A unique engine on the Pennsy, a simple-expansion articulated built at a time when all North American articulateds but one (Locobase 3570) were Mallet compounds. In a departure from Pennsylvania practice, this engine used a wagon-top boiler with the longest tubes of any engine in Locobase. A further departure was the builder--Alco didn't send many engines to the Pennsy. (But the next North American four-cylinder simple Mallet would also come from Alco in 1919 and would also be delivered to the Pennsylvania; see Locobase 309.)
Note the low boiler pressure, which was a particular requirement by the Pennsy staff. When they realized that low-pressure cylinders capable of generating the desired power would be too large to pass clearance limits, the railroad opted for four large simple expansion cylinders supplied by equally sizable 14" (356 mm) piston valves. Superheating the steam was thought to offset the loss of economy theoretically gained by powering LP cylinders with exhausting steam from the HP cylinders.

§ PROBLEM TO WORK ON: Please resume the description of the Pennsy's simple-expansion articulated locomotive, picking up right after its final sentence.

§ EXCERPTED RECORDS:
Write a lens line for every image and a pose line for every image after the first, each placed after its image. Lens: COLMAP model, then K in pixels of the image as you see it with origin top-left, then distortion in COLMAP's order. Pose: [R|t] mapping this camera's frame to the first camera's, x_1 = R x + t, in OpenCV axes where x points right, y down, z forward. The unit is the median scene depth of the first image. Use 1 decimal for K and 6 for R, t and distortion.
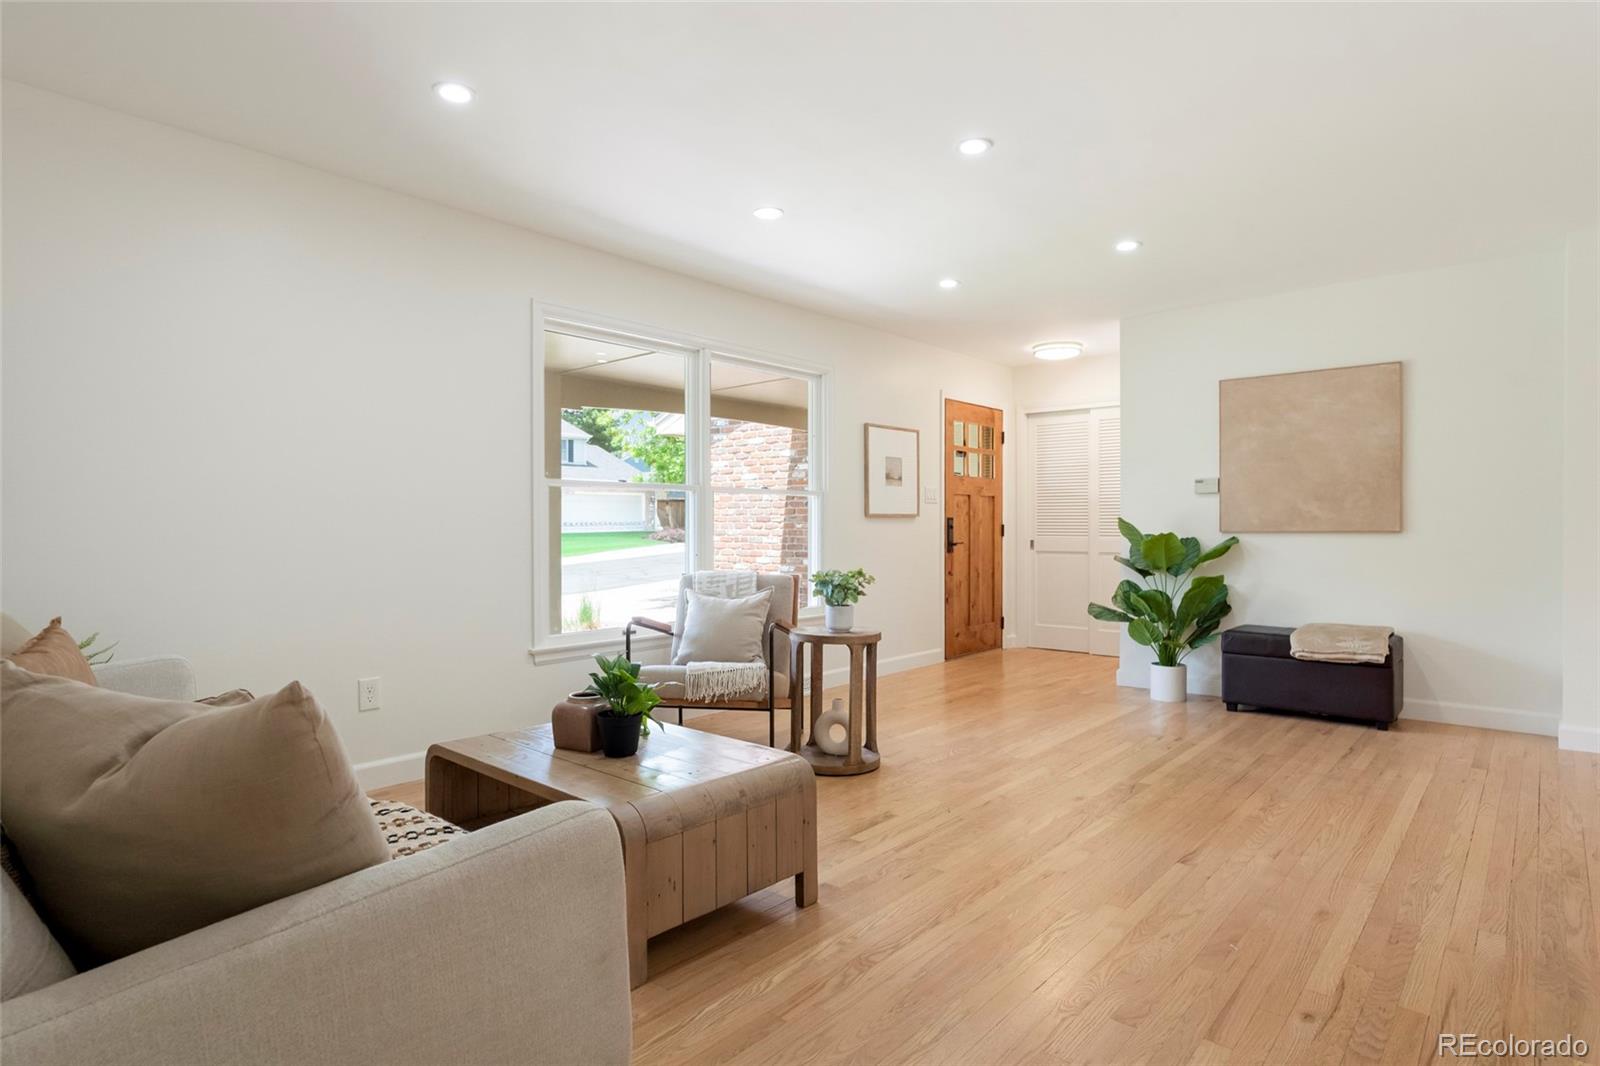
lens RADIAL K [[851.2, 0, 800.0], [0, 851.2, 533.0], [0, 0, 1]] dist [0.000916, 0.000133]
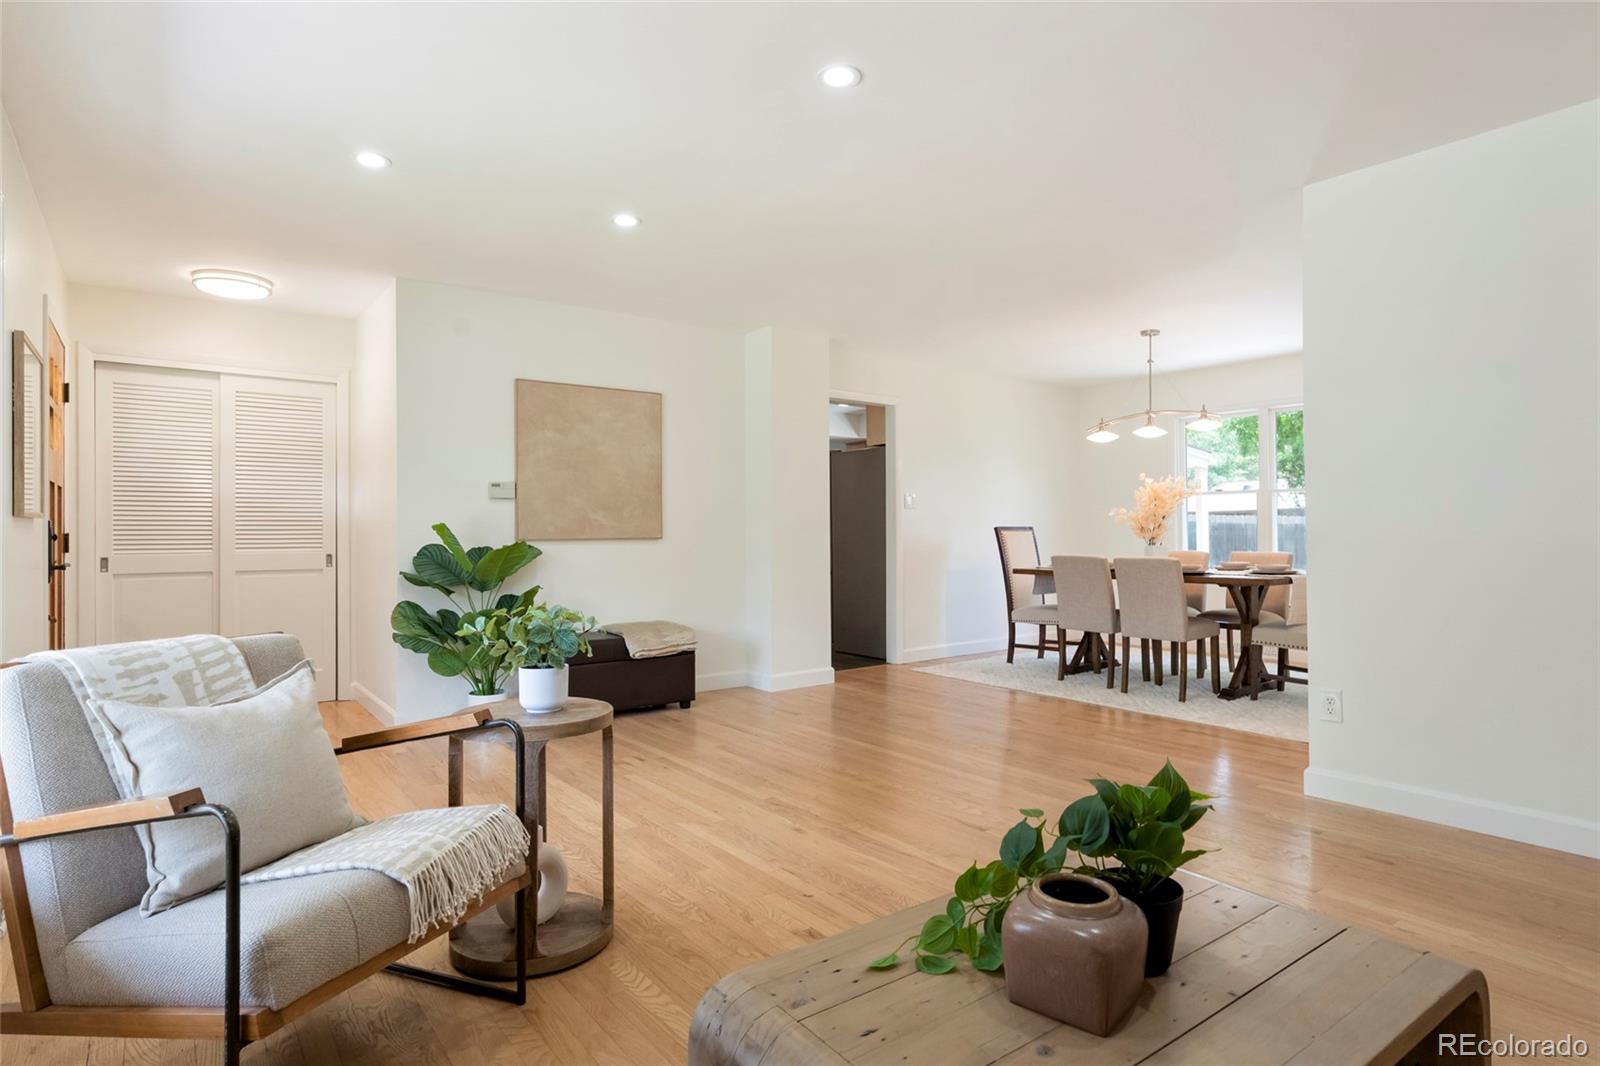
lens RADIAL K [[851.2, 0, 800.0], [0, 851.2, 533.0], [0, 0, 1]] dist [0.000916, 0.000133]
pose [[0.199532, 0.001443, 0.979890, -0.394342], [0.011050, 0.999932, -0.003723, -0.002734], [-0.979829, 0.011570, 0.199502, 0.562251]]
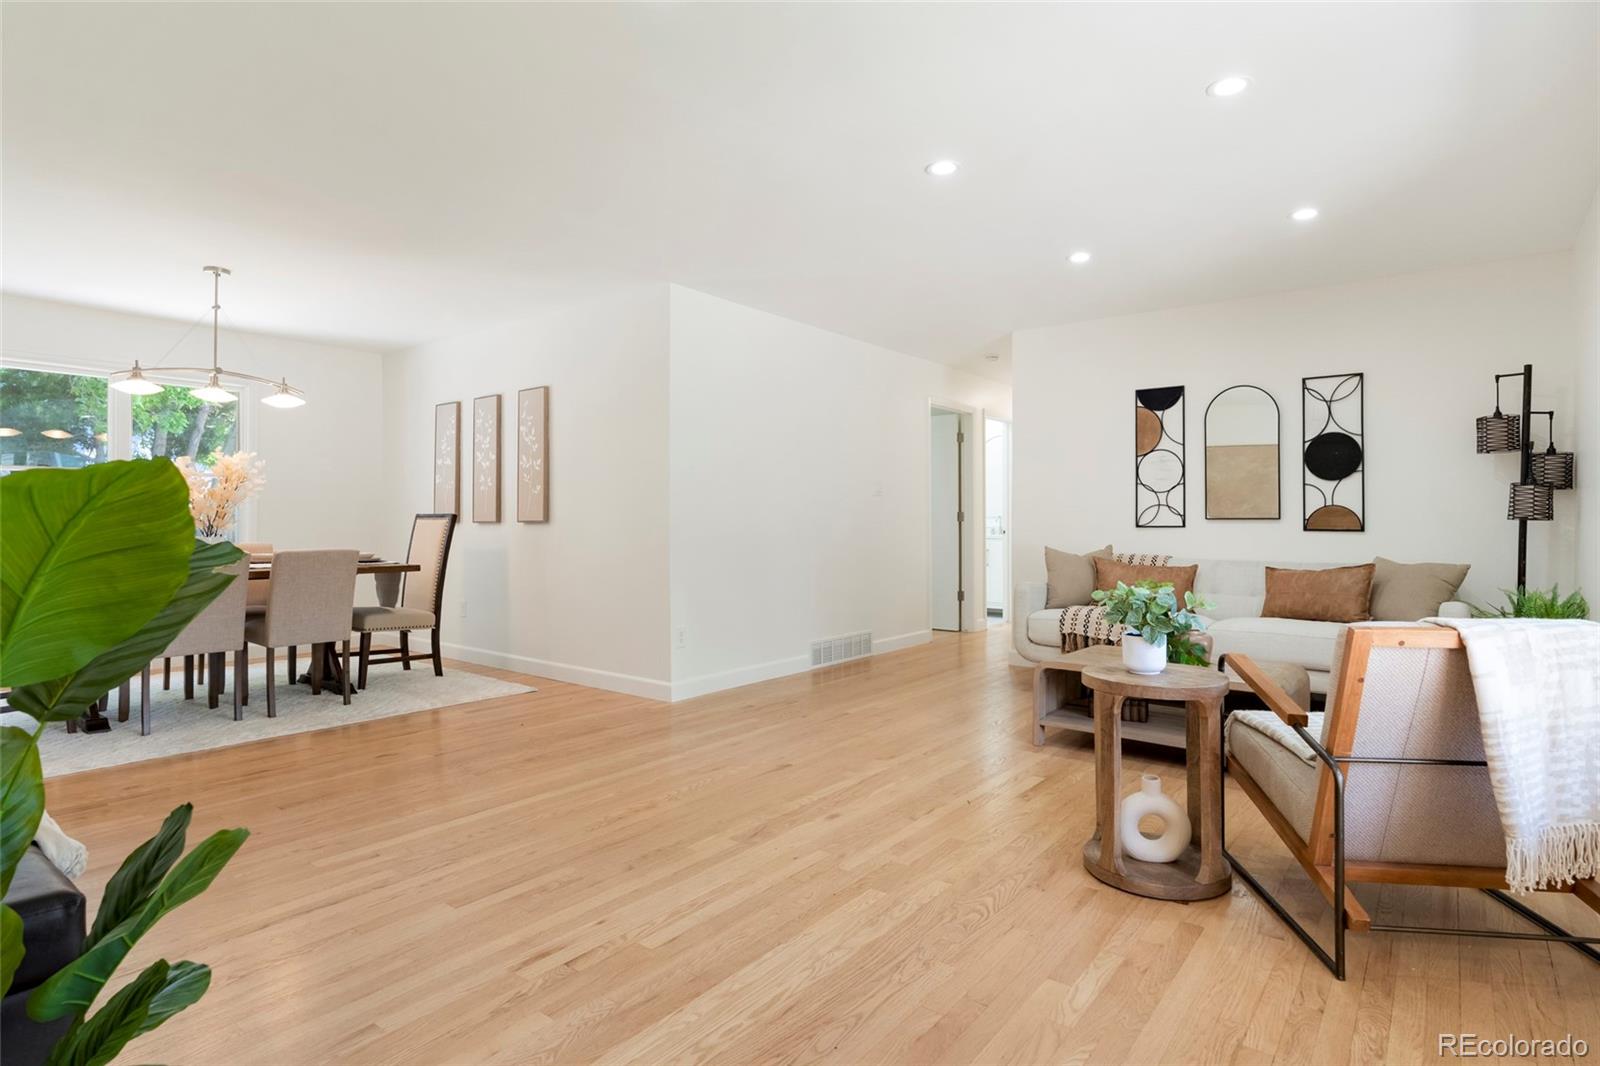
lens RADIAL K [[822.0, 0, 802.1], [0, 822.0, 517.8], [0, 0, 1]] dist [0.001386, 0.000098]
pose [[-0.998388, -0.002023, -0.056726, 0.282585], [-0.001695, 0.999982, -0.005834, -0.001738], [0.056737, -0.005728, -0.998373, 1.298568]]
...
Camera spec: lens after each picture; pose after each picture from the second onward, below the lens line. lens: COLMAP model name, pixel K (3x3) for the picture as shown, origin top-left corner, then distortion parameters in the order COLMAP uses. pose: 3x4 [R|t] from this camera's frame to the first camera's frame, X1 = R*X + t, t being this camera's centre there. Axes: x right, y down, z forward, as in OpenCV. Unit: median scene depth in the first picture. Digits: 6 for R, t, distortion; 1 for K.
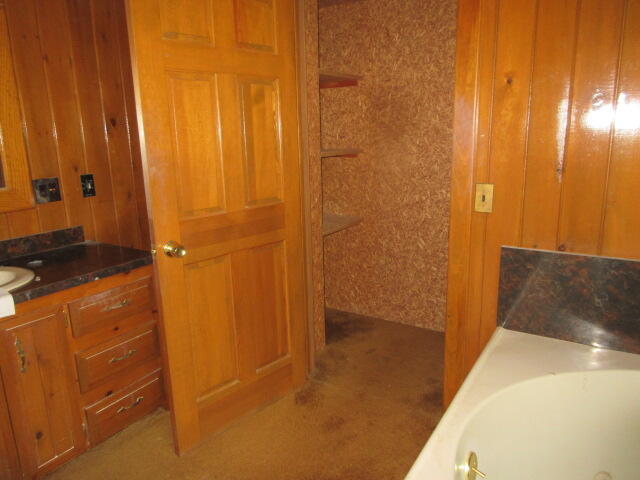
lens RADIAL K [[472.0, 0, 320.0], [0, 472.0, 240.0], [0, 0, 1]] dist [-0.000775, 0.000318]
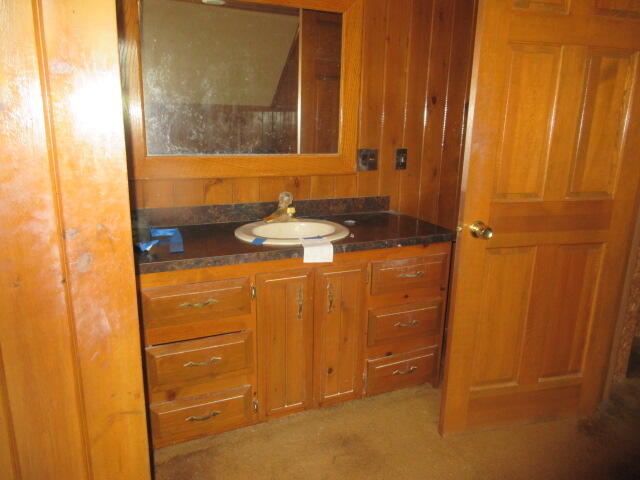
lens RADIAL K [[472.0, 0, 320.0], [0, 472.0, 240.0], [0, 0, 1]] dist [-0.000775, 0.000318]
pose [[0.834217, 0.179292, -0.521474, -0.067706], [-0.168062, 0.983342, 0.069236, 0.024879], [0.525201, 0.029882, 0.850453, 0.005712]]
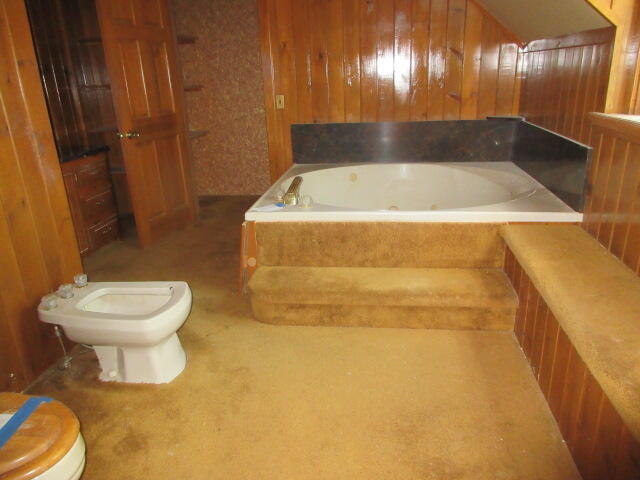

§ RESPONSE TO THIS TASK:
AE report observed that four-cylinder operation meant carrying "a high pressure pipe from the superheater connection in the front end back to a swivel joint and then forward to the cylinders on the front engine." AE was quick to reassure readers that the setup had "been so carefully designed and constructed ...that it is believed that no trouble will be experienced with leakage."
Two months after its initial report, AE spotlighted a "splendid record run from Altoona to the mountain top" on 30 March 1912. 3396 pushed from the rear of an 1,125 ton (1,023 metric tons) train that climbed a stiff enough grade to generate a total resistance of 1,898 tons (1,725 metric tons) at 10 mph (16 kph). Two H8 Consolidations at the head end contributed about 700 tons (636 metric tons) of pull (If this is the train resistance overcome, that left about 1,250 tons for the HH1s.).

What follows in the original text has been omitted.